"I believed, madame, that you were in search of me?" I said, with polite apology.
"I certainly was not. I don't know you in the least," was her reply. "I went to the Tube to meet a friend who did not keep his appointment. Is it possible that you have been sent by him? In any case, it was very injudicious for you to approach me in that crowd. One never knows who might have been watching."
"I come as messenger from my friend, Sir Digby Kemsley," I said in a low voice.
"From him?" she gasped eagerly. "I—ah! I expected him. Is he prevented from coming? It was so very important, so highly essential, that we should meet," she added in frantic anxiety as we stood there in the darkness beneath the bare trees, through the branches of which the wind whistled weirdly.
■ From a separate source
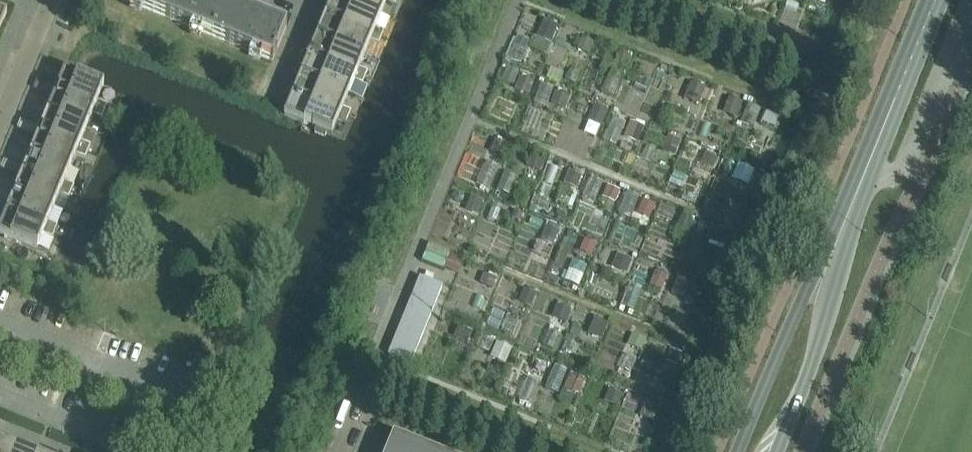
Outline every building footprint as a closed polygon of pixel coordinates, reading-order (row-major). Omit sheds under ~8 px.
[(154,15),(160,0),(118,0),(154,15)] [(223,3),(216,0),(160,0),(154,15),(213,39),(227,5),(223,3)] [(343,0),(332,0),(325,16),(381,39),(384,33),(376,29),(381,16),(343,0)] [(381,16),(387,2),(395,5),(397,0),(343,0),(381,16)] [(276,54),(279,48),(286,29),(227,5),(213,39),(272,63),(275,58),(276,58),(277,55),(276,54)] [(325,16),(317,36),(365,56),(371,42),(379,45),(381,39),(325,16)] [(557,27),(543,21),(536,38),(550,44),(557,27)] [(365,56),(317,36),(309,56),(365,79),(368,73),(359,69),(365,56)] [(531,42),(518,37),(511,56),(524,61),(531,42)] [(593,43),(582,38),(577,51),(588,55),(593,43)] [(630,58),(619,53),(615,62),(627,67),(630,58)] [(309,56),(301,76),(349,96),(354,82),(362,85),(365,79),(309,56)] [(521,76),(505,69),(499,84),(515,90),(521,76)] [(64,72),(57,89),(55,94),(104,113),(107,107),(97,103),(103,89),(98,87),(100,83),(89,79),(88,82),(73,76),(64,72)] [(292,96),(349,119),(351,113),(343,109),(349,96),(301,76),(292,96)] [(529,96),(533,84),(520,79),(515,90),(529,96)] [(47,85),(37,81),(33,89),(44,93),(47,85)] [(705,89),(690,83),(683,100),(698,106),(705,89)] [(637,84),(634,91),(645,95),(647,89),(637,84)] [(54,98),(55,94),(57,89),(47,85),(44,93),(54,98)] [(570,99),(556,93),(551,105),(565,111),(570,99)] [(55,94),(54,98),(47,114),(86,130),(92,116),(101,120),(104,113),(55,94)] [(287,109),(284,117),(294,121),(332,137),(338,122),(346,125),(349,119),(292,96),(287,109)] [(742,104),(729,99),(723,114),(736,118),(742,104)] [(661,107),(656,120),(667,124),(672,112),(661,107)] [(608,113),(593,108),(587,123),(602,128),(608,113)] [(47,114),(41,129),(39,133),(88,153),(90,147),(81,143),(86,130),(47,114)] [(30,125),(20,121),(17,129),(27,133),(30,125)] [(644,129),(630,122),(623,138),(638,144),(644,129)] [(37,138),(39,133),(41,129),(30,125),(27,133),(37,138)] [(39,133),(37,138),(31,153),(70,170),(76,156),(85,160),(88,153),(39,133)] [(681,143),(668,137),(664,148),(676,153),(681,143)] [(508,146),(494,141),(489,153),(504,159),(508,146)] [(31,153),(24,169),(23,173),(71,193),(74,187),(64,183),(70,170),(31,153)] [(545,161),(531,155),(526,168),(540,173),(545,161)] [(717,165),(705,160),(702,167),(714,173),(717,165)] [(1,169),(11,173),(14,165),(4,161),(1,169)] [(501,170),(486,164),(476,186),(490,193),(501,170)] [(21,178),(23,173),(24,169),(14,165),(11,173),(21,178)] [(692,172),(679,166),(674,178),(687,184),(692,172)] [(23,173),(21,178),(14,194),(54,210),(59,196),(68,200),(71,193),(23,173)] [(581,178),(569,173),(563,186),(576,191),(581,178)] [(618,192),(606,187),(601,199),(614,204),(618,192)] [(14,194),(8,209),(6,213),(55,233),(57,227),(48,223),(54,210),(14,194)] [(485,202),(470,195),(465,209),(479,215),(485,202)] [(655,206),(643,201),(637,216),(649,221),(655,206)] [(5,218),(0,229),(0,236),(37,251),(43,236),(52,240),(55,233),(6,213),(5,218)] [(524,216),(515,213),(511,222),(521,226),(524,216)] [(693,221),(681,217),(677,228),(689,233),(693,221)] [(560,233),(547,228),(542,240),(555,246),(560,233)] [(597,249),(585,243),(580,253),(593,258),(597,249)] [(430,247),(423,264),(444,272),(444,271),(455,276),(462,261),(450,256),(451,256),(430,247)] [(633,262),(619,256),(612,271),(627,277),(633,262)] [(667,278),(654,273),(648,288),(661,293),(667,278)] [(497,280),(484,275),(480,285),(493,290),(497,280)] [(442,288),(420,278),(388,356),(411,365),(442,288)] [(643,290),(629,284),(620,307),(634,313),(643,290)] [(534,297),(522,291),(516,304),(529,310),(534,297)] [(571,312),(556,306),(551,318),(566,324),(571,312)] [(468,309),(463,321),(476,326),(481,314),(468,309)] [(519,324),(506,319),(502,332),(514,336),(519,324)] [(608,325),(594,320),(587,336),(601,341),(608,325)] [(460,329),(455,340),(469,346),(473,335),(460,329)] [(561,338),(549,333),(541,351),(553,356),(561,338)] [(645,341),(633,336),(629,345),(641,350),(645,341)] [(512,350),(497,343),(490,359),(505,365),(512,350)] [(682,355),(670,350),(665,363),(677,368),(682,355)] [(585,381),(571,376),(565,391),(579,397),(585,381)] [(528,377),(518,402),(533,408),(543,382),(528,377)] [(623,396),(608,390),(602,403),(617,409),(623,396)] [(659,411),(644,405),(638,418),(653,424),(659,411)] [(393,436),(387,451),(432,451),(393,436)] [(18,450),(0,443),(0,451),(17,451),(18,450)]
"I have this letter," I said, drawing it from my pocket. "It is addressed 'For E. P. K.'"
"For me?" she cried with eagerness, as she took it in her gloved hand, and then leaving my side she hurried to a street lamp, where she tore it open and read the contents.
From where I stood I heard her utter an ejaculation of sudden terror. I saw how she crushed the paper in one hand while with the other she pressed her brow. Whatever the letter contained it was news which caused her the greatest apprehension and fear, for dashing back to me she asked:
"When did he give you this? How long ago?"
"On the night of January the sixth," was my reply. "The night when he left Harrington Gardens in mysterious circumstances."
"Mysterious circumstances!" she echoed. "What do you mean? Is he no longer there?"